The first of the changes to be addressed by Council, Richmond removed parking minimums for new developments in April. Proponents of the change said it would make development less costly and open up more land for housing.

In passing the resolution, Richmond joins cities including Roanoke, Raleigh, and Wilmington, NC as municipalities that have eliminated parking minimums citywide.

🔨 Accessory dwelling units

Richmond homeowners can now build one accessory dwelling unit (ADU) on their single-family plot by-right, as of Monday’s meeting. This form of secondary housing should include a sleeping area, kitchen, and bathroom. Typically referred to as a “mother-in-law suite,” they can be located as a detached build, a renovated interior, a converted garage, or other structure.

The change means that homeowners will no longer have to seek permission to build one ADU on their property.


Short-term rentals tend to be clustered in certain neighborhoods around Richmond.
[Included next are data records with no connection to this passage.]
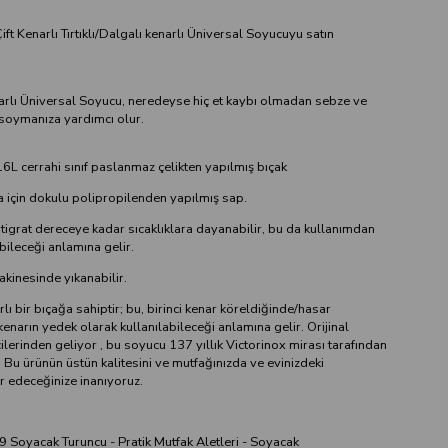
ft Kenarlı Tırtıklı/Dalgalı kenarlı Üniversal Soyucuyu satın
narlı Üniversal Soyucu, neredeyse hiç et kaybı olmadan sebze ve
soymanıza yardımcı olur.
316L cerrahi sınıf paslanmaz çelikten yapılmış bıçak
a için dokulu polipropilenden yapılmış sap.
tigrat dereceye kadar sıcaklıklara dayanabilir, bu da kullanımdan
ebileceği anlamına gelir.
akinesinde yıkanabilir.
rlı bir bıçağa sahiptir; bu, birinci kenar köreldiğinde/hasar
enarın yedek olarak kullanılabileceği anlamına gelir. Orijinal
cilerinden geliyor , bu soyucu 137 yıllık Victorinox mirası tarafından
Bu ürünün üstün kalitesini ve mutfağınızda ve evinizdeki
dir edeceğinize inanıyoruz.
9 Soyacak Turuncu - Pratik Mutfak Aletleri - Soyacak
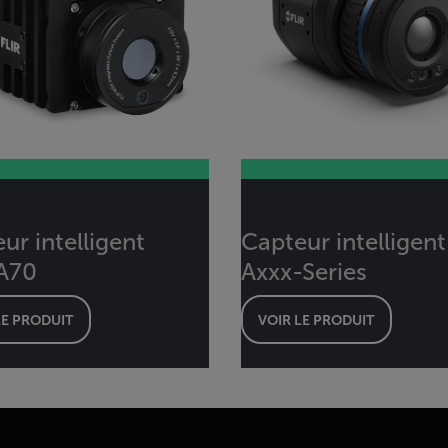
ur intelligent
Capteur intelligent
A70
Axxx-Series
LE PRODUIT
VOIR LE PRODUIT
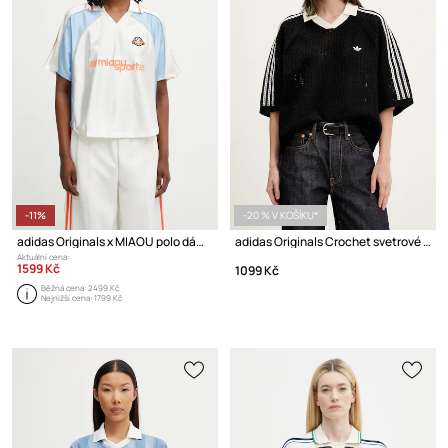
-11%
-20 % V KOŠÍKU*
adidas Originals x MIAOU polo dámské
adidas Originals Crochet svetrové polo prolamované dámské
Aktuální cena:
1599 Kč
1099 Kč
Běžná cena:
2499 Kč
Nejnižší cena:
1799 Kč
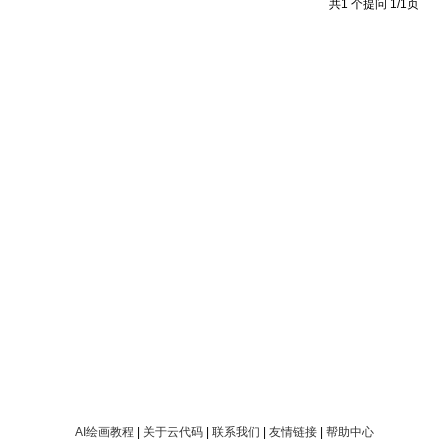
共1 个提问 1/1页
AI绘画教程
|
关于云代码
|
联系我们
|
友情链接
|
帮助中心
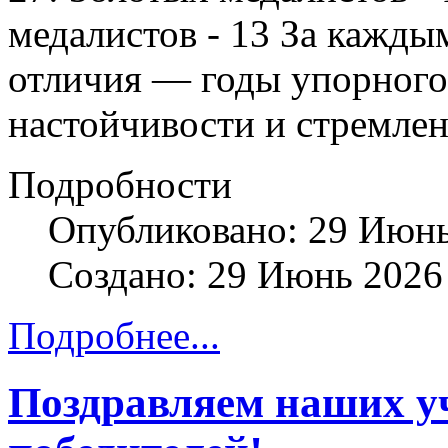
медалистов - 13 За кажды
отличия — годы упорного
настойчивости и стремлен
Подробности
Опубликовано: 29 Июн
Создано: 29 Июнь 2026
Подробнее...
Поздравляем наших уч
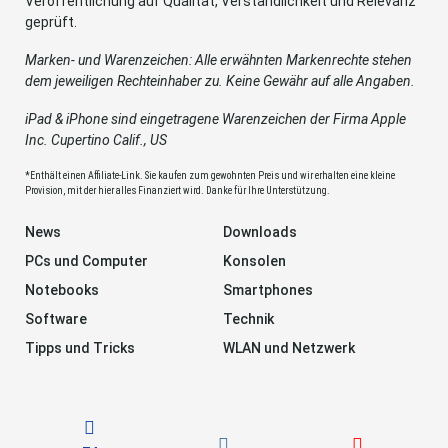
Veröffentlichung auf Qualität, Verständlichkeit und Relevanz
geprüft.
Marken- und Warenzeichen: Alle erwähnten Markenrechte stehen
dem jeweiligen Rechteinhaber zu. Keine Gewähr auf alle Angaben.
iPad & iPhone sind eingetragene Warenzeichen der Firma Apple
Inc. Cupertino Calif., US
*Enthält einen Affiliate-Link. Sie kaufen zum gewohnten Preis und wir erhalten eine kleine
Provision, mit der hier alles Finanziert wird. Danke für Ihre Unterstützung.
News
Downloads
PCs und Computer
Konsolen
Notebooks
Smartphones
Software
Technik
Tipps und Tricks
WLAN und Netzwerk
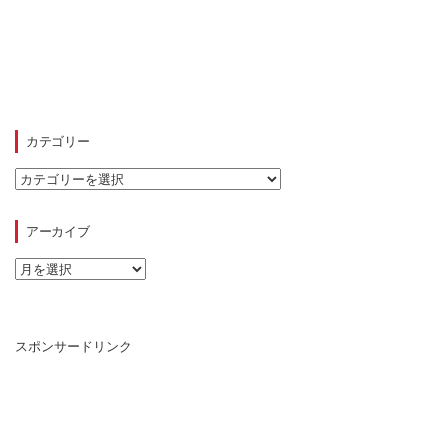
カテゴリー
カ
テ
ゴ
リ
アーカイブ
ー
ア
ー
カ
イ
ブ
スポンサードリンク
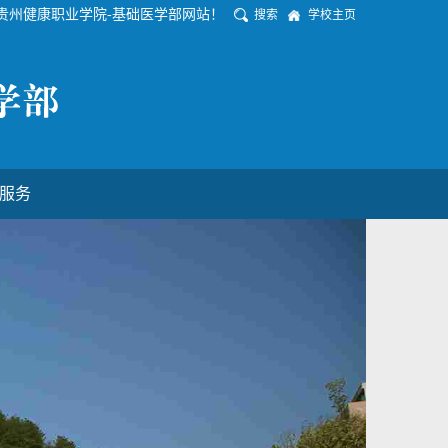
贵州健康职业学院-基础医学部网站！
搜索
学校主页
服务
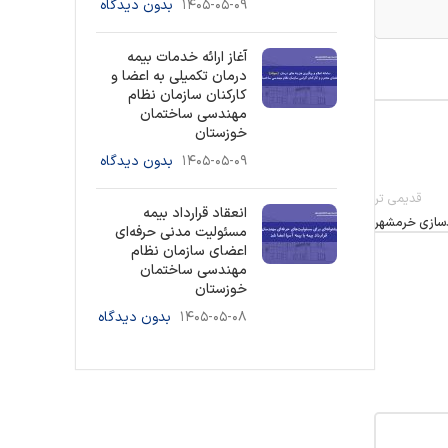
۱۴۰۵-۰۵-۰۹
بدون دیدگاه
آغاز ارائه خدمات بیمه
درمان تکمیلی به اعضا و
کارکنان سازمان نظام
مهندسی ساختمان
خوزستان
۱۴۰۵-۰۵-۰۹
بدون دیدگاه
قدیمی تر
انعقاد قرارداد بیمه
دسازی خرمشهر
مسئولیت مدنی حرفه‌ای
اعضای سازمان نظام
مهندسی ساختمان
خوزستان
۱۴۰۵-۰۵-۰۸
بدون دیدگاه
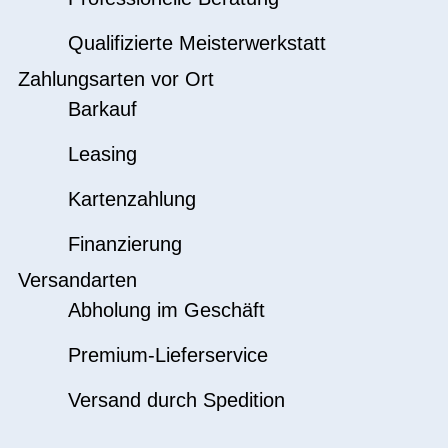
Qualifizierte Meisterwerkstatt
Zahlungsarten vor Ort
Barkauf
Leasing
Kartenzahlung
Finanzierung
Versandarten
Abholung im Geschäft
Premium-Lieferservice
Versand durch Spedition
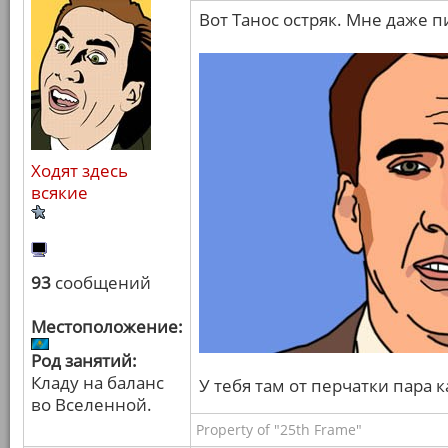
Вот Танос остряк. Мне даже п
Ходят здесь
всякие
93
сообщений
Местоположение:
Род занятий:
Кладу на баланс
У тебя там от перчатки пара 
во Вселенной.
Property of "25th Frame"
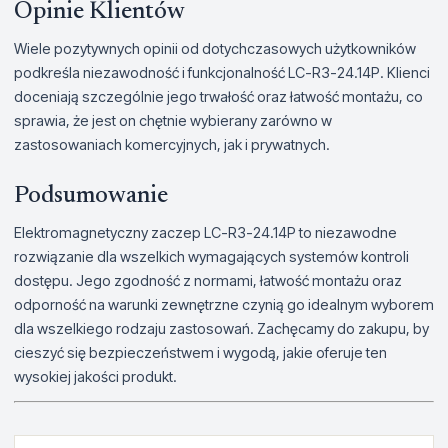
Opinie Klientów
Wiele pozytywnych opinii od dotychczasowych użytkowników
podkreśla niezawodność i funkcjonalność LC-R3-24.14P. Klienci
doceniają szczególnie jego trwałość oraz łatwość montażu, co
sprawia, że jest on chętnie wybierany zarówno w
zastosowaniach komercyjnych, jak i prywatnych.
Podsumowanie
Elektromagnetyczny zaczep LC-R3-24.14P to niezawodne
rozwiązanie dla wszelkich wymagających systemów kontroli
dostępu. Jego zgodność z normami, łatwość montażu oraz
odporność na warunki zewnętrzne czynią go idealnym wyborem
dla wszelkiego rodzaju zastosowań. Zachęcamy do zakupu, by
cieszyć się bezpieczeństwem i wygodą, jakie oferuje ten
wysokiej jakości produkt.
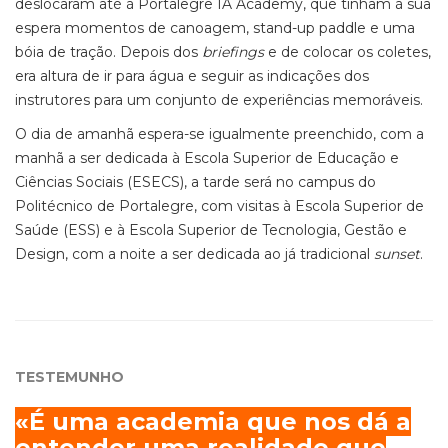
deslocaram até à Portalegre IA Academy, que tinham à sua
espera momentos de canoagem, stand-up paddle e uma
bóia de tração. Depois dos
briefings
e de colocar os coletes,
era altura de ir para água e seguir as indicações dos
instrutores para um conjunto de experiências memoráveis.
O dia de amanhã espera-se igualmente preenchido, com a
manhã a ser dedicada à Escola Superior de Educação e
Ciências Sociais (ESECS), a tarde será no campus do
Politécnico de Portalegre, com visitas à Escola Superior de
Saúde (ESS) e à Escola Superior de Tecnologia, Gestão e
Design, com a noite a ser dedicada ao já tradicional
sunset
.
TESTEMUNHO
«É uma academia que nos dá a
entender uma realidade que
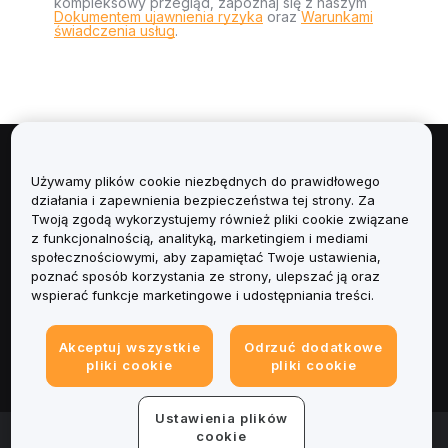
kompleksowy przegląd, zapoznaj się z naszym
Dokumentem ujawnienia ryzyka
oraz
Warunkami
świadczenia usług
.
Informacje
Używamy plików cookie niezbędnych do prawidłowego
działania i zapewnienia bezpieczeństwa tej strony. Za
Usługi
Twoją zgodą wykorzystujemy również pliki cookie związane
z funkcjonalnością, analityką, marketingiem i mediami
społecznościowymi, aby zapamiętać Twoje ustawienia,
Obsługa Klienta
poznać sposób korzystania ze strony, ulepszać ją oraz
wspierać funkcje marketingowe i udostępniania treści.
Produkty
Akceptuj wszystkie
Odrzuć dodatkowe
Informacje prawne
pliki cookie
pliki cookie
Ustawienia plików
© 2025-2026 Bybit.eu. All rights reserved.
cookie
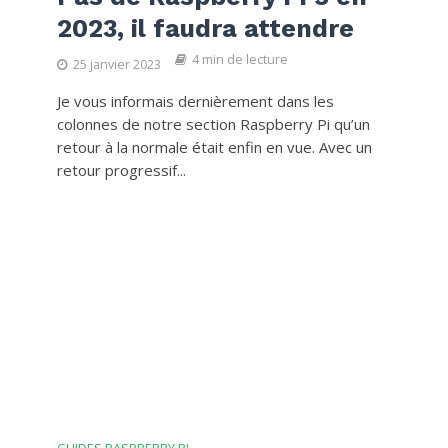
2023, il faudra attendre
4 min de lecture
25 janvier 2023
Je vous informais dernièrement dans les
colonnes de notre section Raspberry Pi qu’un
retour à la normale était enfin en vue. Avec un
retour progressif...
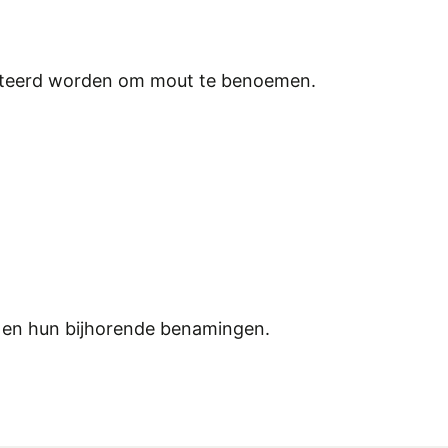
hanteerd worden om mout te benoemen.
n en hun bijhorende benamingen.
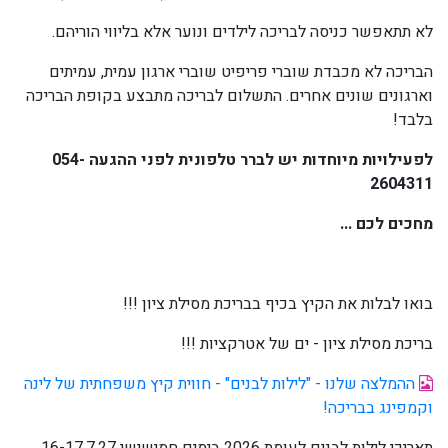
לא תתאפשר כניסה לבריכה לילדים ונוער אלא בליווי הוריהם.
הבריכה לא מכבדת שוברי פריפיט שוברי ארגון עמית, עמיתים
וארגונים שונים אחרים. התשלום לבריכה מתבצע בקופת הבריכה
בלבד!
לפעילויות מיוחדות יש לברר טלפונית לפני ההגעה 054-
2604311
מחכים לכם ...
בואו לבלות את הקיץ בכיף בבריכת מסילת ציון !!!
בריכת מסילת ציון - ים של אטרקציות !!!
ההמלצה שלנו - "לילות לבנים" - חווית קיץ משפחתית של לינה
וקמפינג בבריכה!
Screenshot via city documents

🧳 Short-term rentals

Council also passed a resolution on short-term rental (STR) regulations on Monday. STRs — think Airbnbs and other places you might stay for fewer than 30 days — will now operate under stricter guidelines.

The resolution maintains the primary residency requirement for STR operators in residential zoning districts, but eliminates it for those in non-residential ones. That means in neighborhoods like most of the Fan, the Museum District, and Church Hill, STR operators will need to live on the property for a minimum of 185 days a year. It also places restrictions on the number of STRs that can operate per lot.

At the meeting where it recommended passing the ordinance, the Planning Commission also discussed how to increase enforcement of new regulations in the future.